Turning 50 last month subjected me to the standard quips about memory lapses, silver hair, growing paunch, out-of-style wardrobe and technological incompetence. Most were accompanied by the courtesy title, Old Fart.

Patrick Hyland
Patrick Hyland

The bulk of those insults came from my five loving kids. My work colleagues and propane industry friends were surprisingly gentle, especially given my milestone achievement of being accepted for an AARP membership.

All of which got me thinking about how different things were when I began this job 11 years ago.

Back then my oldest child was entering college and I was learning the ropes of school financial aid. Last month, our third child walked the stage for his college diploma while his sister, a college junior who had just finished fourth grade when I took this job, began an internship here with our parent company.

Don’t blink; it all goes by so fast.

I look at the propane industry today and see similar change. Acquisitions in the last decade have left so many prominent retailers an historical footnote: Cornerstone, Thermogas, National Propane, Agway, Star Gas, All Star Gas, Columbia, Dowdle, Piedmont, Lakes Gas, ProFlame, AGL Propane, Jenkins Gas & Oil, V-1 Oil, Sharp Energy and Propane Continental, just to name a few.

I miss three deceased industry leaders who were among the first to welcome me to my new post in 1997. Bill McHenry was a consummate gentleman as well as an articulate, passionate statesman for our industry. Dwain Willingham was forever challenging colleagues – and himself – to step outside the box to do more and better. And Milford Therrell used that distinctive, deep Southern drawl to persuade a fractured industry to invest in itself and compete in a new energy market.

I wish my good friend and mentor, Zane Chastain, was still pushing deadlines for us in Cleveland instead of the snow in Duluth, Minn. Nobody knew the propane industry the way Zane did. He recognized the importance of digging beneath the numbers and agendas to get to the real stories of the industry – its people.

I am a better editor and a better person because Zane provided a golden example of both before he retired eight years ago.

But change is constant, even in an industry where folks constantly moan that “nothing ever changes.”

The biggest difference is the price of product. Wholesale propane cost $0.44 per gallon in March 1997; it was $1.63 this past March. Since 2002 alone, propane prices have jumped nearly 250 percent.

That change has threatened propane’s historical role as the energy choice of middle-income families.
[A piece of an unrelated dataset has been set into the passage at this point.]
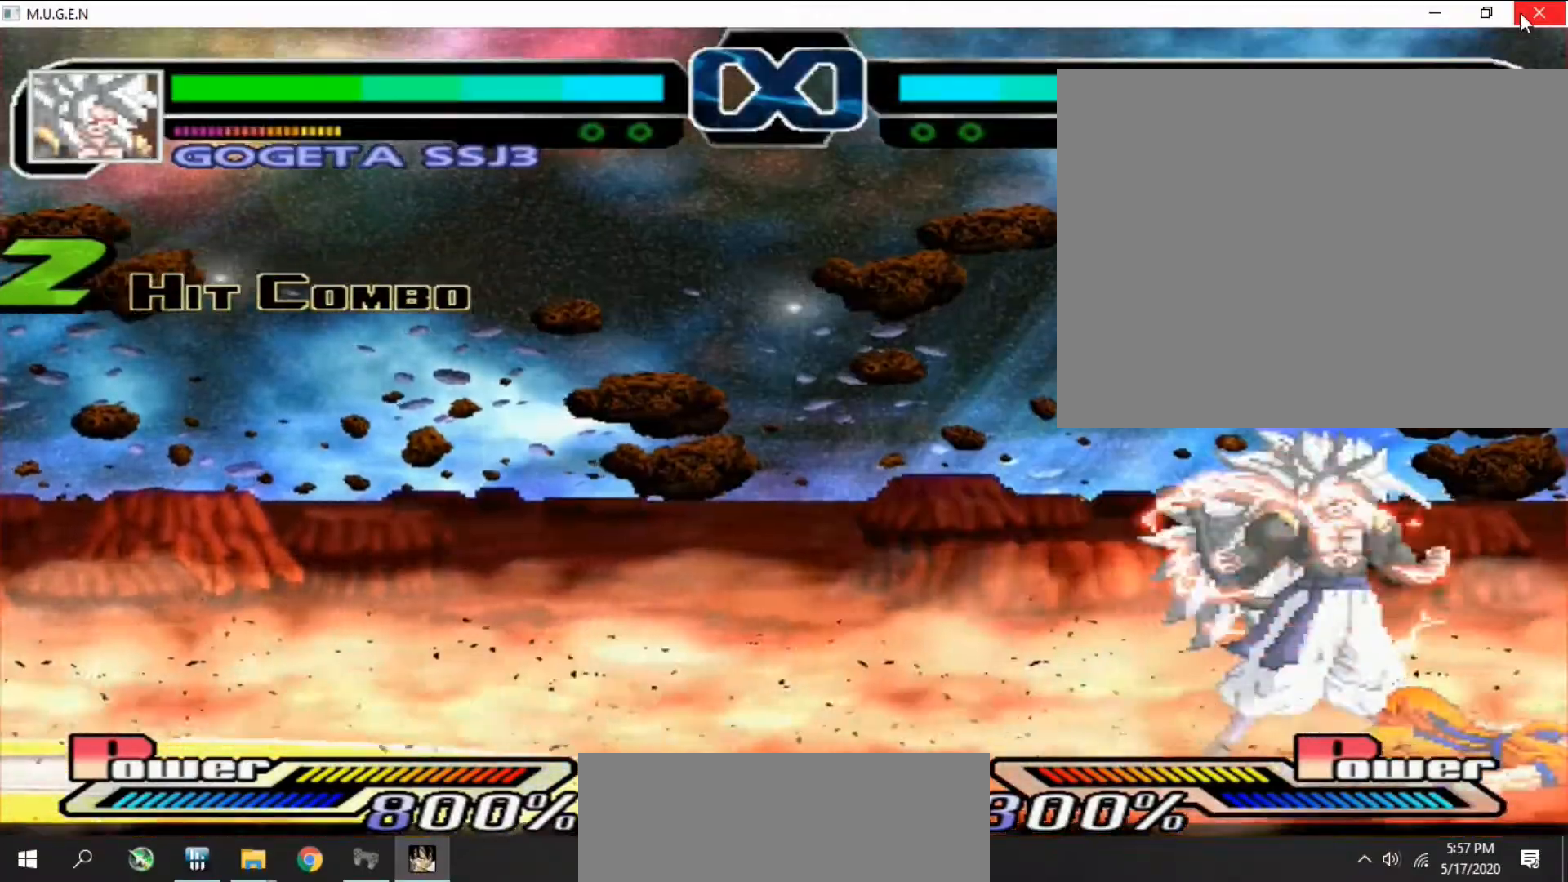
{"buttons": []}
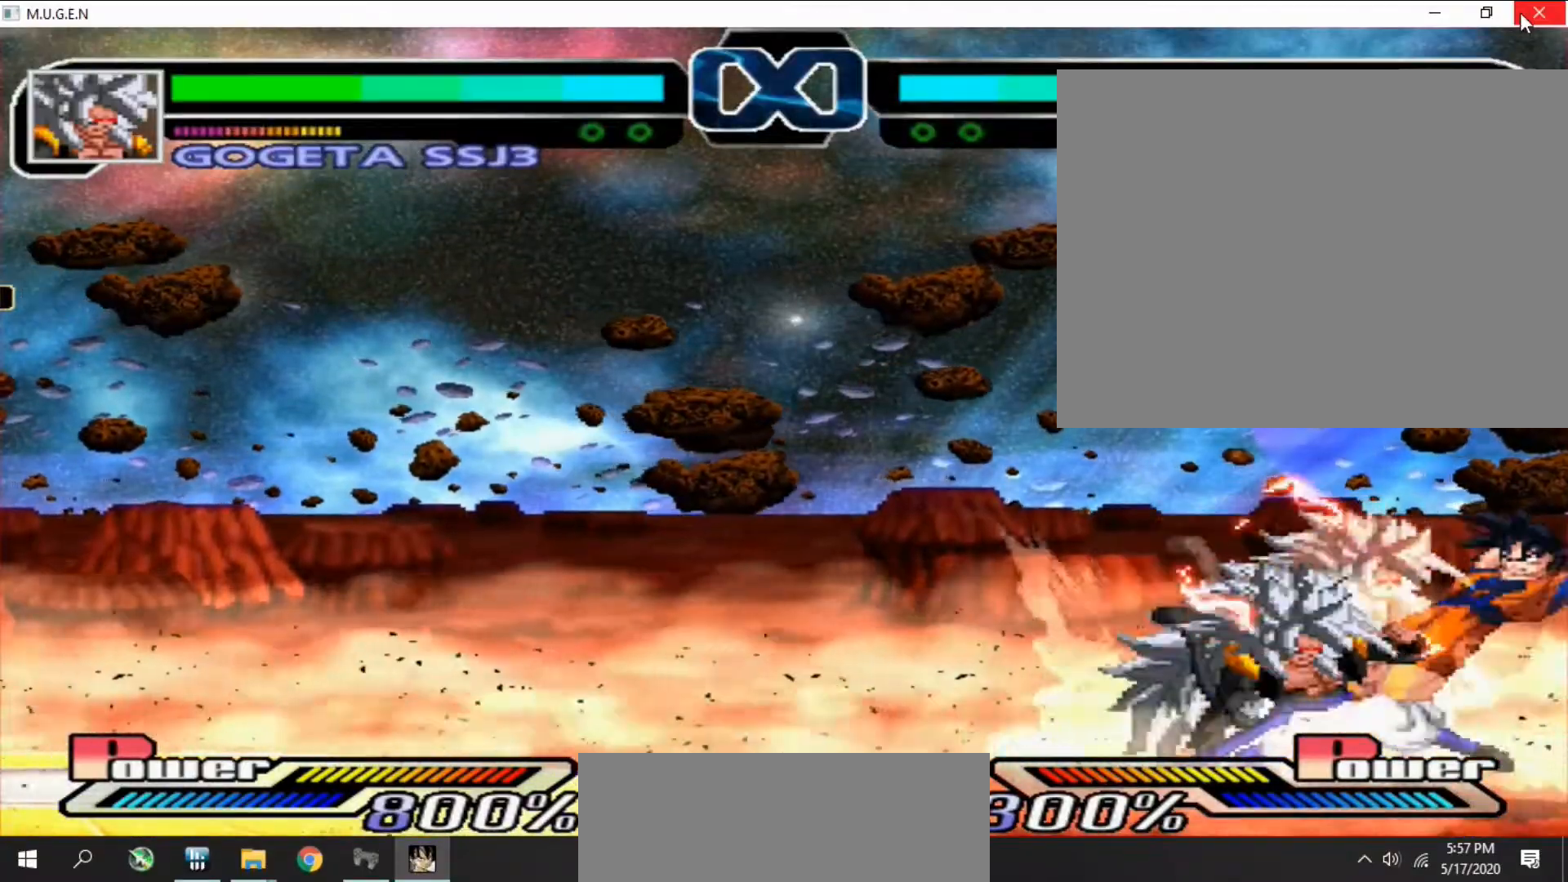
{"buttons": ["CIRCLE"]}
I’m told the average retail price this year is 340 percent more than it was in 2002. Many long-time marketers claim it’s the number one reason for the decline in gallons sold nationwide the last four years – and the main reason they are getting out of the business altogether.
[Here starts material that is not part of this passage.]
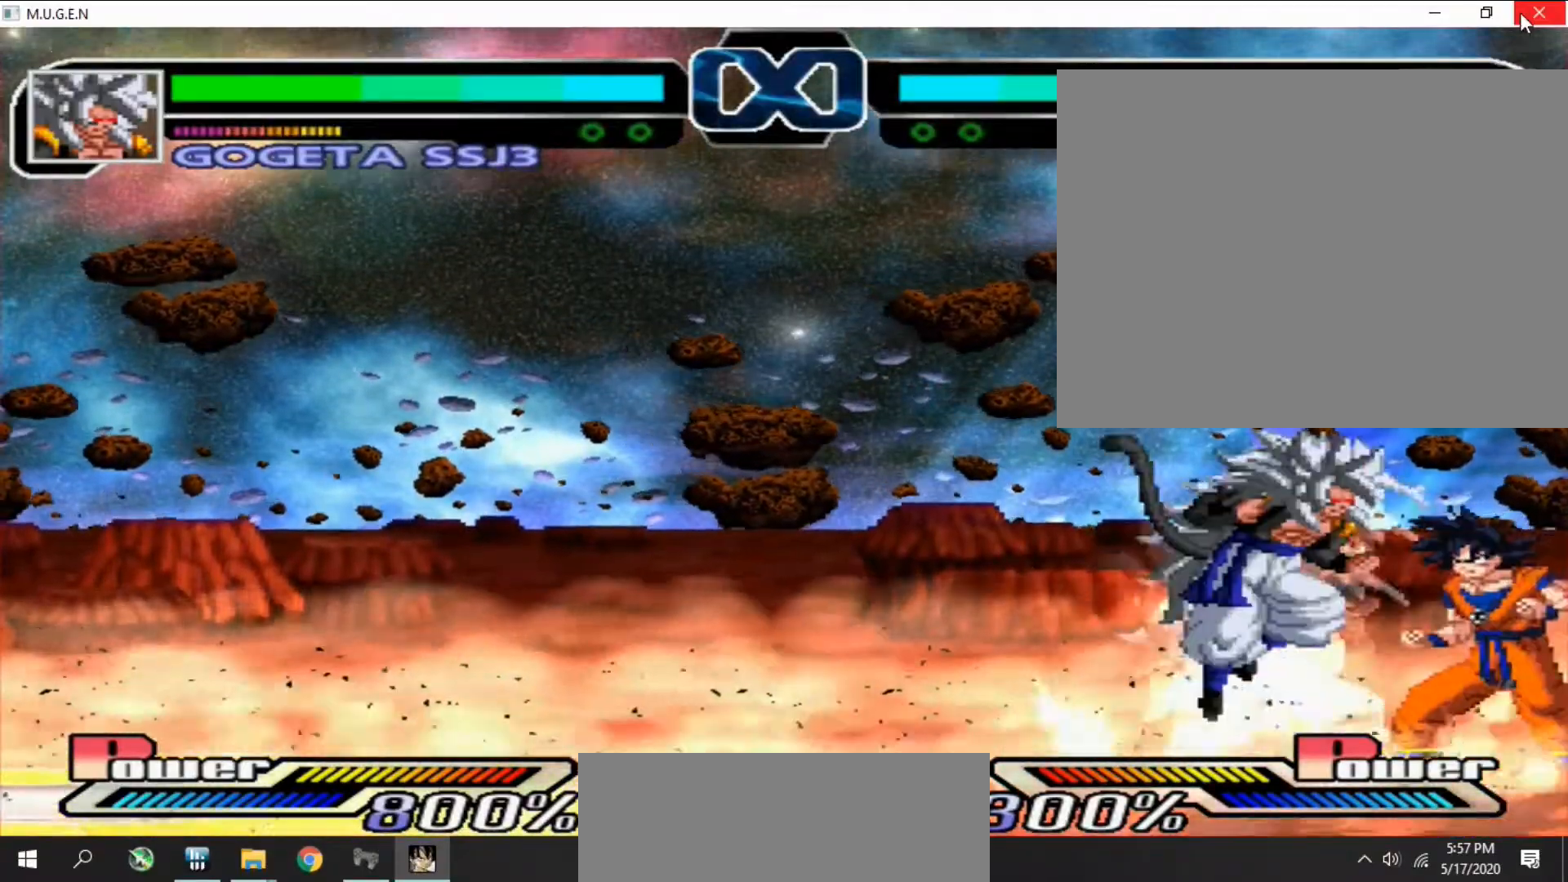
{"buttons": ["CIRCLE"]}
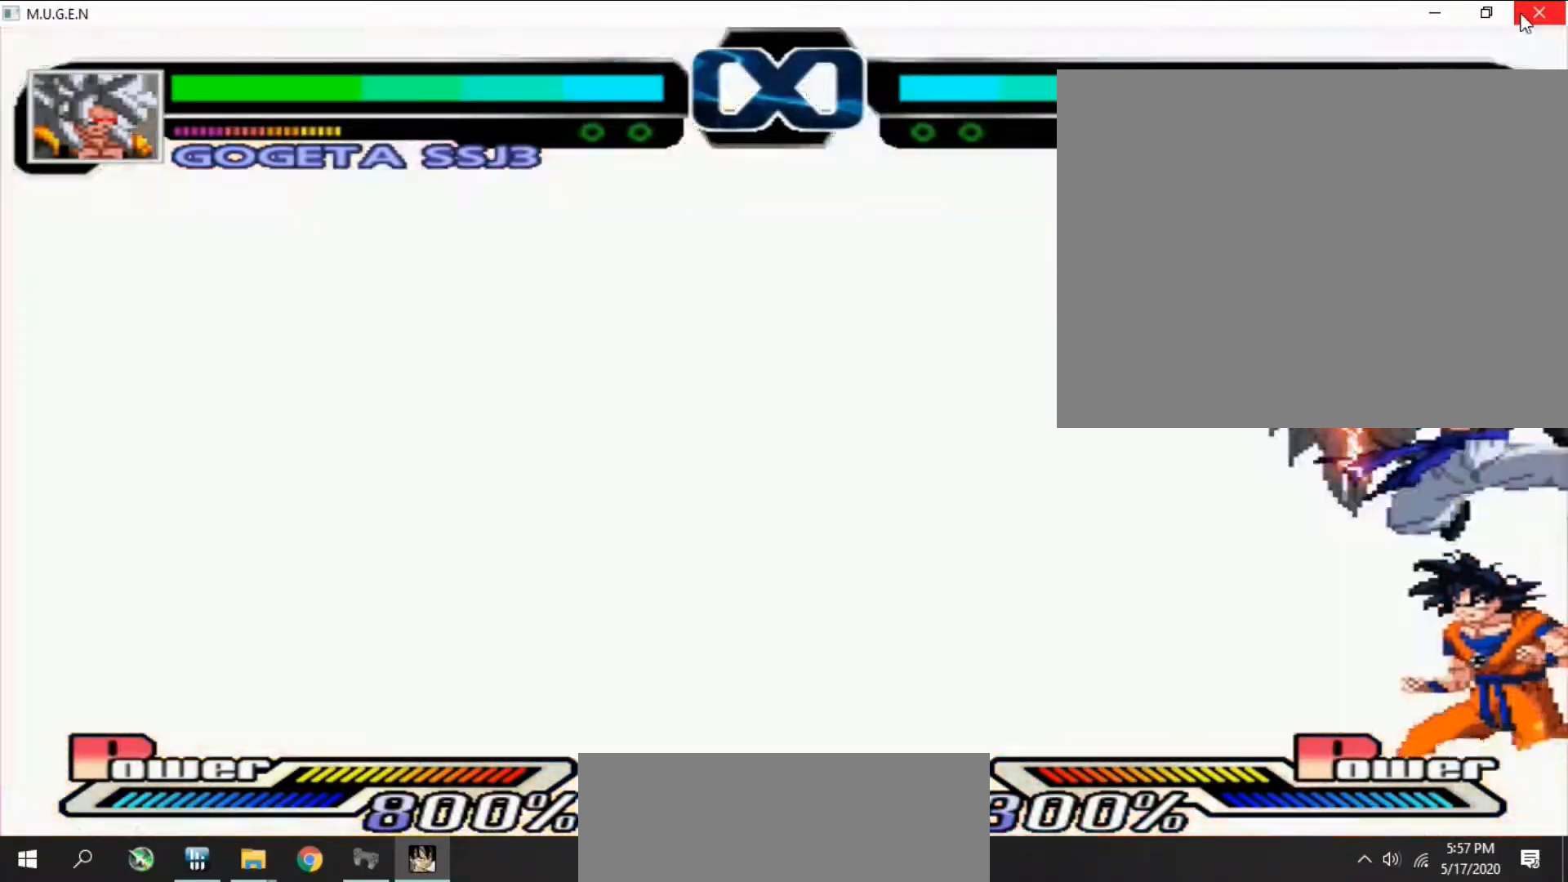
{"buttons": ["DPAD_DOWN", "DPAD_LEFT"]}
Runaway crude prices ($15.97 per barrel back then vs. $132.19 now) have taken a perilous toll on the cost to deliver product as well. Ten years ago, propane marketers were fueling their vehicles with $1.20 gasoline. This Memorial Day weekend, the price at the pump averaged $3.84 for gasoline and $4.49 for diesel.

There have been substantial improvements since my rookie year, too.
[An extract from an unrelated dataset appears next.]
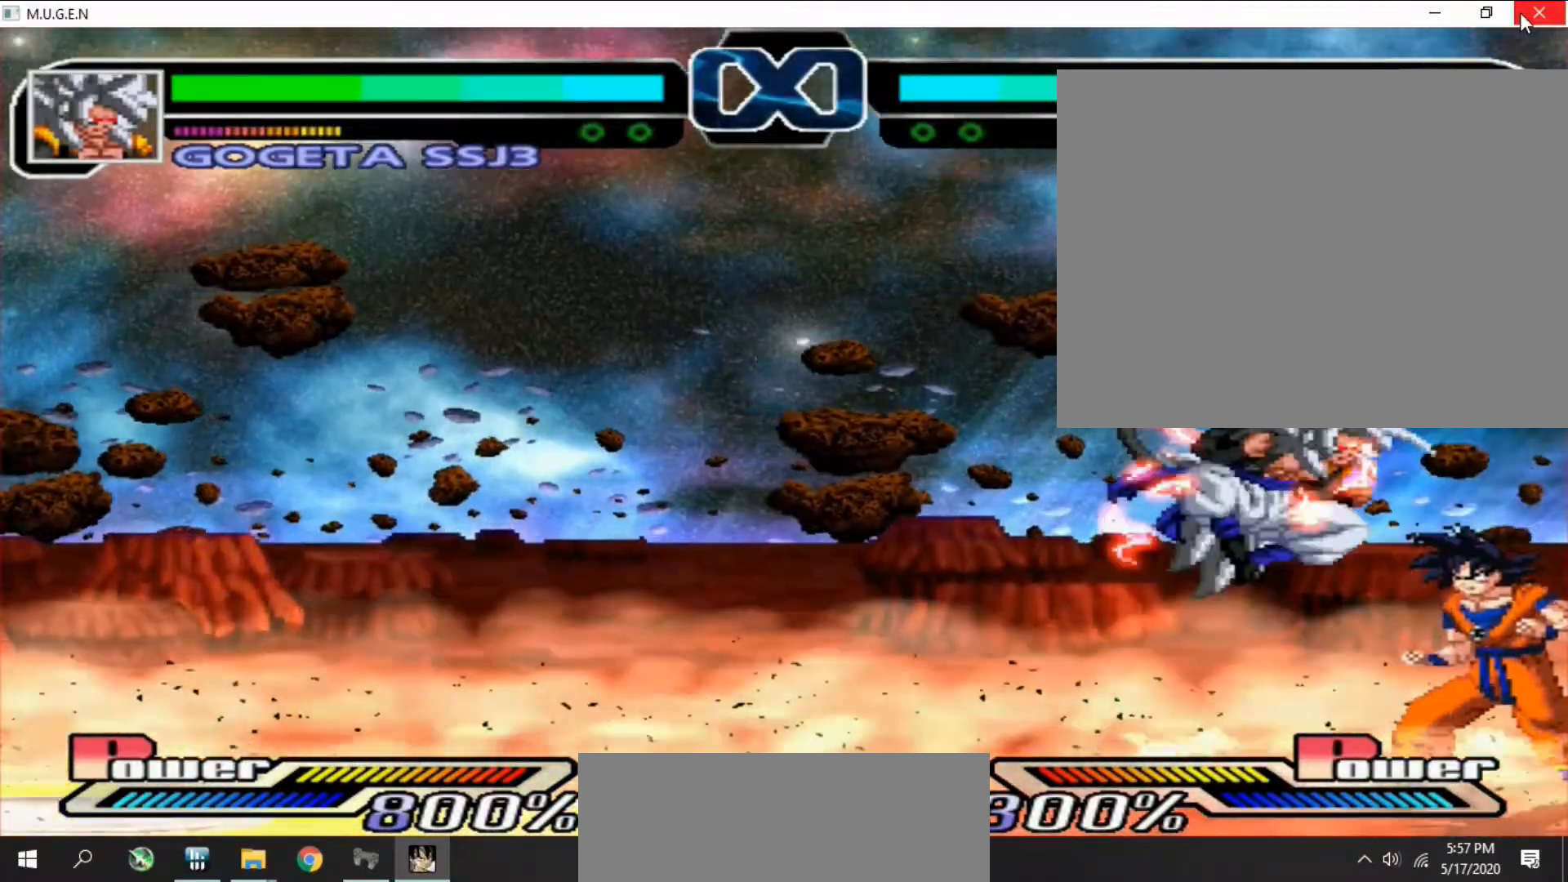
{"buttons": [], "events": [[33, "DPAD_DOWN", "up"], [33, "DPAD_LEFT", "up"], [67, "DPAD_DOWN", "down"], [100, "DPAD_DOWN", "up"]]}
I almost never have a dealer ask me to wait until he hangs up the phone before I can send him a fax. Most even seem to be getting the hang of the Internet to promote themselves and transact some business.

Technology has made huge inroads in helping increase efficiency and productivity with route mapping, remote gauges and office software.

The work of the Propane Education & Research Council has dramatically raised the bar in the areas of safety training, marketing and research.

And I have Brian Richesson on staff to share the load and catch all my mistakes before they go to print.

Can’t wait to see how it all shakes out by the time I turn 75.